How does cache coherence work in multi-core and multi-processor architecture?

Question

Let me explain my understanding and ask you to either confirm its correctness or correct me:

1. There's a MESI protocol which allows for efficient cache coherence (https://en.wikipedia.org/wiki/MESI_protocol). It's the state of the art mechanism.
2. For several cores of a single processor, MESI operates via L3 cache which is shared among cores of a processor.
3. For several processors (with no shared L3), MESI operates via Main Memory.
4. When using global variables, which are read and written by several threads, volatile type specifier is used to prevent unwanted optimizations as well as to prevent caching in registers (not in L1-3 caches). Thus, if value is not in a register but in cache or main memory, MESI would do its work to make threads see correct values of globals.

Answer 1

For several cores of a single processor, MESI operates via L3 cache which is shared among cores of a processor.

MESI operates at all cache levels. In some processor designs, the L3 cache serves as an efficient "switchboard" between cores. For example, if the L3 cache is inclusive and holds everything in any CPU's L1 or L2 caches, then just knowing that something isn't in the L3 cache is enough to know it's not in any other core's cache. This can reduce the amount of snooping needed. These are sophisticated optimizations though.

For several processors (with no shared L3), MESI operates via Main Memory.
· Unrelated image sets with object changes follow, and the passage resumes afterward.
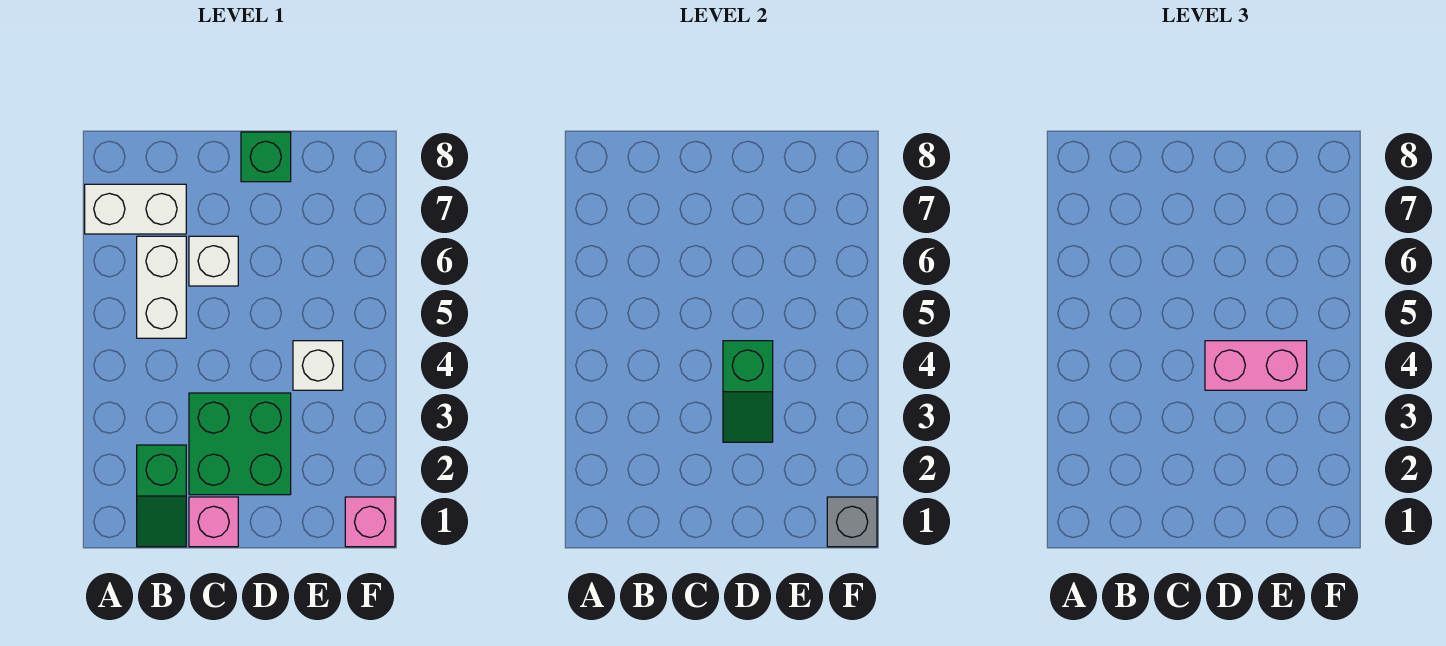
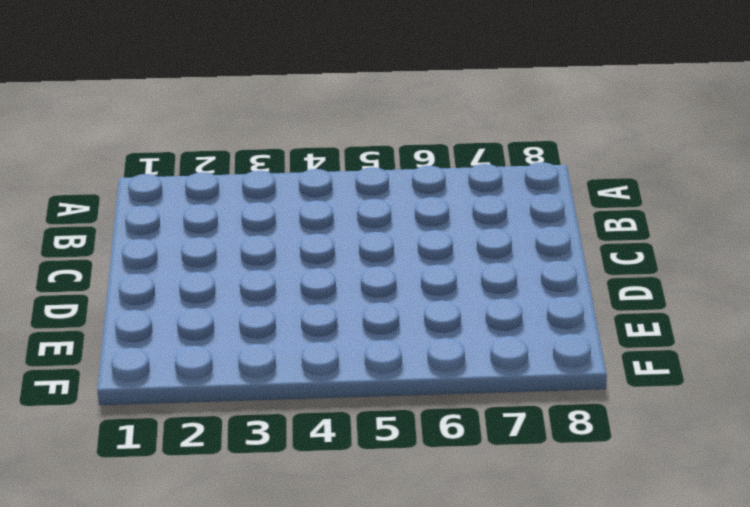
none -> white 1x2 brick [85,184,186,234]
none -> green 1x2 slope [137,445,186,547]
none -> white 1x2 brick [137,236,186,338]

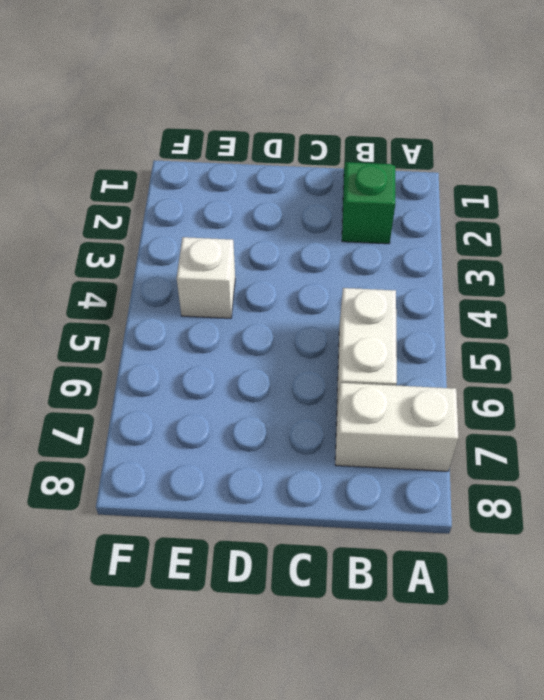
none -> pink 1x1 brick [189,497,238,547]
none -> green 2x2 brick [189,393,291,495]
none -> white 1x1 brick [189,236,238,286]

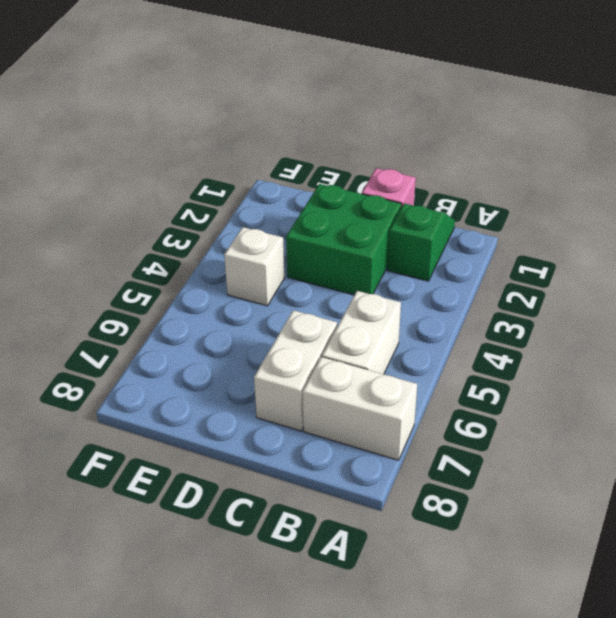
white 1x2 brick [254,310,337,431] -> white 1x1 brick [189,236,238,286]
none -> green 1x1 brick [241,132,291,182]
none -> pink 1x1 brick [345,497,395,547]
none -> green 1x2 slope [723,341,773,442]

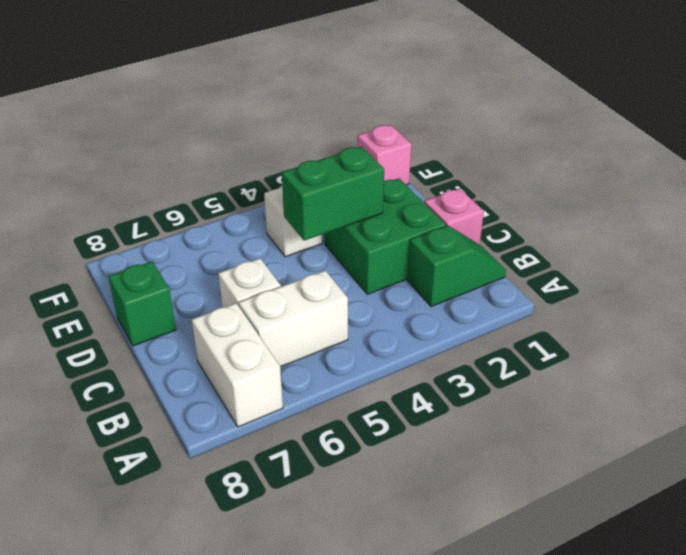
green 1x2 brick [282,147,384,241] -> green 1x2 slope [723,341,773,442]
none -> grey 1x1 brick [827,497,877,547]
none -> pink 1x2 brick [1205,341,1307,390]

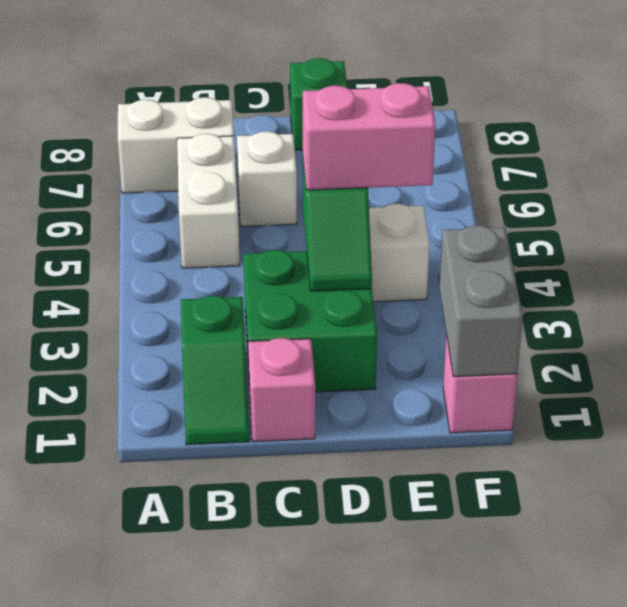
grey 1x2 brick [440,226,523,377] -> grey 1x1 brick [827,497,877,547]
I'm not sure what you're trying to say here, but it doesn't seem to correspond to anything true. MESI operates between caches. Memory isn't a cache and so has no need to participate in the MESI protocol.

You could mean that for CPUs without an L3 cache, the L2 inter-cache MESI traffic occurs on the same CPU bus as the one that connects to main memory. This used to be true for some multi-chip CPU designs before CPUs had on-chip memory controllers. But today, most laptop/desktop multi-core CPUs have on die memory controllers, so the bus that connects to memory only connects to memory. So there's no MESI traffic there. If data is in one core's L2 cache and has to get to another core's L2 cache, it doesn't go over the memory. (Think about the topology of the cores and the memory controller, that would be insane.)

When using global variables, which are read and written by several threads, volatile type specifier is used to prevent unwanted optimizations as well as to prevent caching in registers (not in L1-3 caches).

I know of no language where this is true. It's certainly not true in C/C++ where volatile is for things like signals not multithreading (at least on platform's with well-defined multi-threading APIs). And it's not true for things like Java where volatile has specific language semantics that have nothing to do with registers.

Thus, if value is not in a register but in cache or main memory, MESI would do its work to make threads see correct values of globals.

This could be true at the hardware/assembler level. That's where registers exist. But in practice it's not because while MESI makes the memory caches coherent, modern CPUs have other optimizations that create the same kinds of problems. For example, a CPU might prefetch a read or might delay a write out of order. So you need things like memory barriers in addition to MESI. This, of course, gets very platform specific.

You can think of MESI as an optimization. You still have to do whatever the platform requires in order for inter-thread memory visibility to work correctly. But MESI tremendously reduces what that work is.

Without MESI, for example, you might have a design where the only way for data to get from one core to another is through a write to main memory followed by waiting for the write to complete followed by a read from main memory. That would be a total disaster. First, you'd wind up having to flush things to main memory just in case another thread needed it. And second, all this traffic would choke out the regular memory traffic. Yuck.